Eh bien en droit pur, suivant le principe odiosa sunt restringenda (les lois défavorables à la défense sont d’interprétation stricte), ce « 70 » peut et doit se lire, conformément au seul système légal d’unités de mesure : « 70 mètres par seconde ». Faute de quoi le caprice d’un gendarme ou d’un juge pourrait décider que, selon les cas et l’humeur du moment, ce « 70 » désigne un nombre de nœuds marins, de Mph (miles per hour), de verstes par jour, de lieues de chameau par nyctémère ou de n’importe quelle autre des milliers d’unités de vitesse utilisées de par le vaste monde.

Dans le cas qui nous occupe, si le panneau de limitation de vitesse n’indique pas clairement dans quel système d’unité la vitesse limite est signalée, c’est le système légal international qui s’applique et dès lors l’automobiliste est fondé à croire qu’il est autorisé à rouler à 70 mètres par seconde.
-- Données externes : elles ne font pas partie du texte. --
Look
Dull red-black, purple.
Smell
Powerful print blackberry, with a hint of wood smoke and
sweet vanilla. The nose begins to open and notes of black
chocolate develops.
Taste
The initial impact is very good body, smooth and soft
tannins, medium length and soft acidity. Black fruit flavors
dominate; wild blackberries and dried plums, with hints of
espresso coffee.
Or ces « 70 mètres par seconde », seule mention légale, répétons-le, peuvent, par commodité, se traduire en kilomètres/heure. Ce qui donne : 252 000 mètres par heure ou, si l’on préfère le système km/h : 252 km/h.

La police de la route sort donc du strict cadre de la loi lorsqu’elle verbalise un automobiliste qui roule à moins de 252km/h sur une route de campagne. Et le dit automobiliste peut même s’offrir, par beau temps, des pointes impunies de 468 km/h (soit 130 m/s) sur autoroute.

Cela peut paraître délirant mais c’est exactement la conclusion qu’impose une lecture conforme à la législation du Code de la route et des panneaux officiels sur lesquels l’unité retenue n’est pas mentionnée.

Pour mémoire, rappelons que les matériels utilisés pour le contrôle de la vitesse des véhicules sont soumis eux-mêmes au contrôle régulier du service des poids et mesures (contrôle en l’absence duquel le procès-verbal est considéré comme nul de droit). Ce service étant du même coup le premier asservi à une rigoureuse obligation de respecter le système métrique légal international.

Un bon conseil, donc, en cas de contrôle : n’essayez pas de plaider cet argumentaire devant le pandore. Mais pensez à l’adage error communis facit jus. Une erreur commune fait naître une apparence de droit… et peut donc constituer un obstacle à des poursuites pour infraction à la loi. Et exigez de l’agent verbalisateur qu’il mentionne sur le procès-verbal que la vitesse limite était indiquée sur le panneau par la seule mention d’un nombre en l’absence de toute précision visible sur l’unité de mesure appliquée…

La suite appartiendra à votre avocat.